Seeing as we had not really been given a medical explanation as to why the operation would take place at 38+2 weeks and not later, I decided to consult my handy friend the internet. Some studies have recommended that planned C-sections should take place around 39 weeks to give more time for the baby’s lungs to develop as any earlier could cause respiratory problems. However, this view is now being disputed, with other research stating that the risks between 38 and 39 weeks is minor. In a state of panic I rang my obstetrician to ask if it would be possible to put back the operation by a week.
Unfortunately, he took that to mean that I wanted to cancel the current date. That was not necessarily the case, we just wanted to discuss the risks vs benefits of having a caesarean at 38 weeks vs 39 weeks. Instead, he cancelled my appointment and told me he would book it in for the following week. End of story. He had not told us the new date nor the time, nor the fact that he only operated on Thursdays. When I called him back he was irate, saying that he would do it at 39+2 days and it was at our risk. The risks that he was not willing to discuss with us…
32 weeks the same as 38 weeks?!
Essentially our obstetrician had told us that we had put our child at risk as I could go into labour early. In Argentina, and in many places around the world, many clinicians and midwives are not trained in delivering breech births so they are becoming deskilled in this form of delivery. I certainly don’t want to go into labour while the baby is breech, but nor do I want our baby to suffer a higher risk of breathing difficulties.

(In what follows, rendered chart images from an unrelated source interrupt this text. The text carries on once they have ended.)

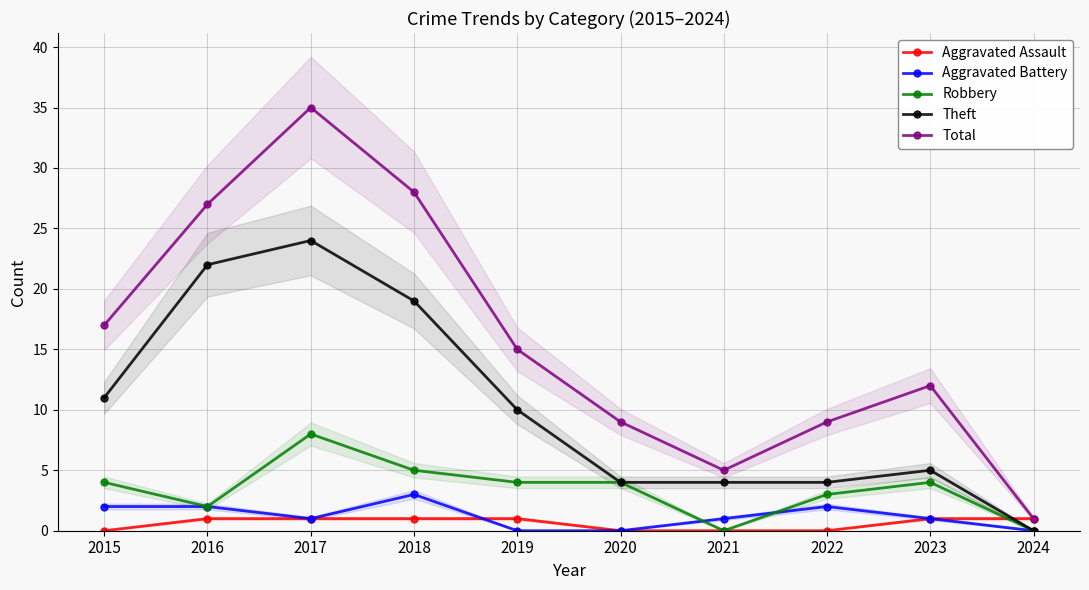

Between 2020 and 2018, which is larger?

2018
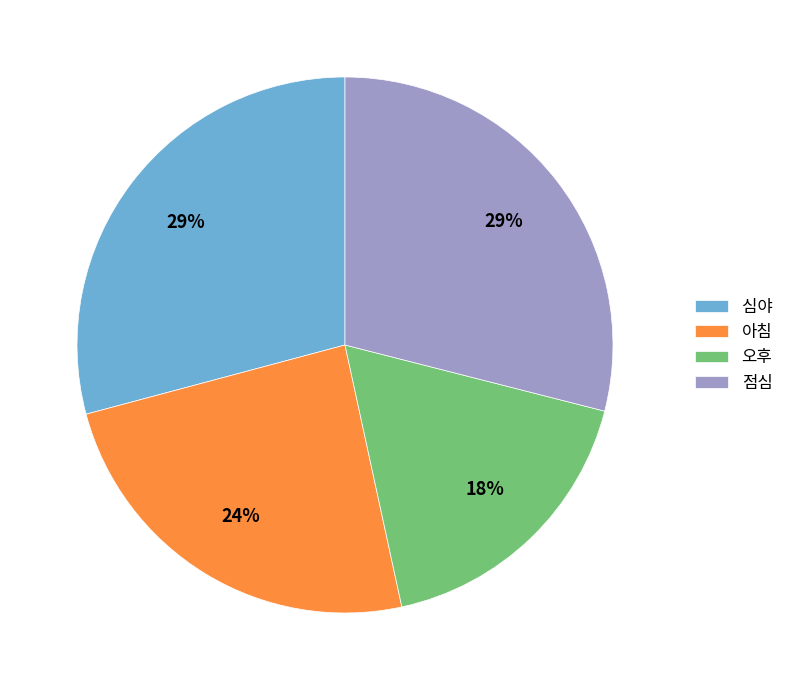

How many slices are in this pie chart?

4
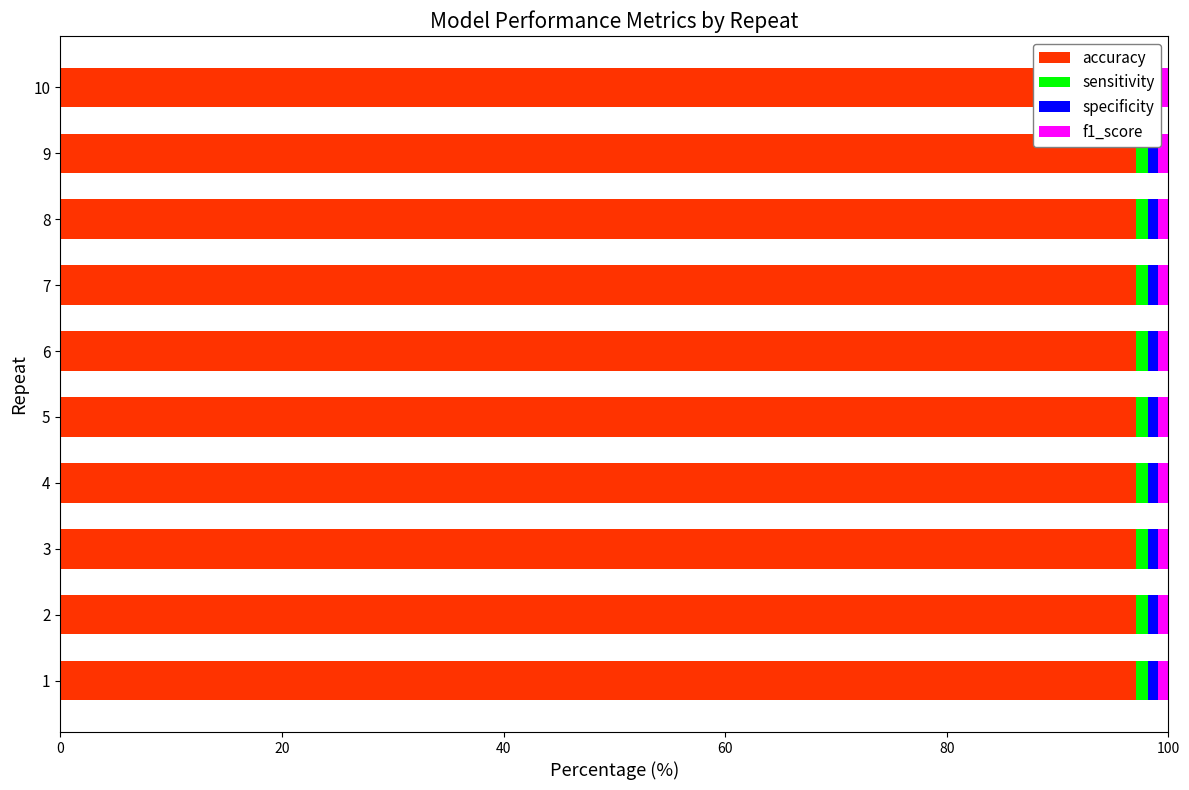

Which series has the largest range (max minus min)?

sensitivity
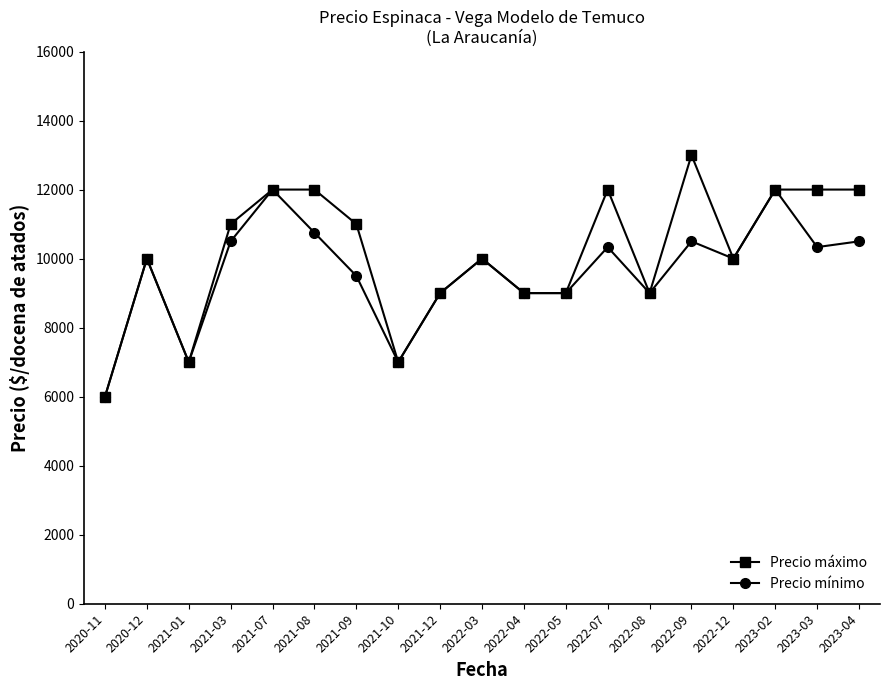

What is the value of the Precio mínimo point at the 11th from the left?

9000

Upset and unsure what to do next, we went to see our GP. She helpfully said everything was fine. It made no difference whether you have a caesarean at 38 weeks or 39 weeks, or for that fact at 37, 35 or even 32 weeks! I’ll hand it to her in terms of optimism but clearly having a caesarean at 32 weeks is very different to having one at 38 weeks. I’m no medical professional but even I know that. I don’t want to hear that it’s going to be ok. I’m pretty sure it will be; I want someone to be honest and tell us the risks vs benefits. This just something that is not forthcoming here, so is it any wonder that we go on to the NHS website..?
We saw the obstetrician again last week and while he still refused to engage with us in any meaningful way, at least we had maintained a professional relationship with him. Luckily I won’t have to talk to him for at least 10 hours after the operation.